Since creating backups from a slave db is bad for a few reasons, which db should be used in a master-master-slave scheme? The primary master, right? For now, the secondary master is for automatic failover so I won’t have to promote a slave to master, etc. Or is there a better solution for the whole thing (failover, replication, and backup)?
Why is taking a backup from a slave (or standby master in your case) bad? That is common practice at most companies. As long as you monitor for slave lag and check the slave for consistency (mainly if you use statement based replication), then there should generally be no problem with it.
I thought that relying on the slave for backups is bad because it could be out of sync, corrupt, or in some other bad state and we may not know it. I do use statement-based replication. I will look around for tips to check for consistency. I tried a few pt tools, but I got results that would lead me to believe that the tables I checked were drastically out of sync, when a select * into outfile on both and a diff of the file revealed that they were the same.
Checking for slave lag and consistency is something you should do either way, so definitely a good thing to get that going. Especially if you are using master-master. If you think about it, basically what you are saying is that you cannot rely on the data from your standby master being correct. If that is the case, what use is having the standby master? If you failed over and the data was out of sync, then you’d be in trouble. So once you gain confidence in your standby master being accurate, there is no reason you cannot take a backup from it.

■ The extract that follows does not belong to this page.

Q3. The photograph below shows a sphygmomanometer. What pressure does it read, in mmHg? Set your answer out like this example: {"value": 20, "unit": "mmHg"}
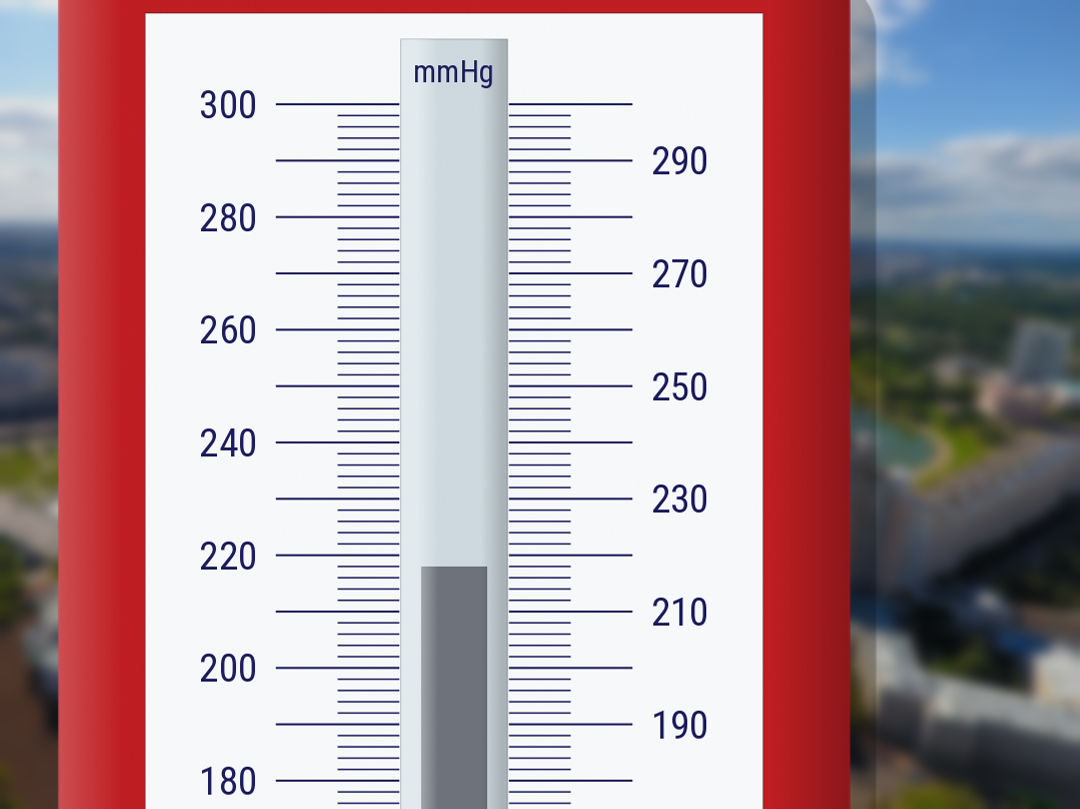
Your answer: {"value": 218, "unit": "mmHg"}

You do bring up another good point, which is that you should always check your backups, including loading the backup on another server on a consistent basis to make sure the backup will actually load (and how long it will take) when you really need it.
The Percona toolkit is pretty solid in both cases.
If you are having trouble with the pt-table-checksum, I’d post up your questions in that subforum and someone from the company should be able to help with specifics.
For slave lag, their pt-heartbeat script works well as it is pretty simplistic ([url]http://www.percona.com/doc/percona-toolkit/2.1/pt-heartbeat.html[/url]). Basically it just inserts a timestamp into a table on the master which replicates to the slaves. It then just compares the timestamp values between the master and slave(s) and determines slave lag. This is preferable to the “seconds behind master” indicator, as that is not very reliable. You could even write a simple bash script to do this yourself if you prefer.
Thanks, Scott. I’ll look into the full toolkit. If the checksums issue repeats, I’ll post in the appropriate place. I was relying on “seconds behind”, but will try the heartbeat script. It’s good a cool name and I’ll be able to say that I’m checking the heartbeat of my db servers.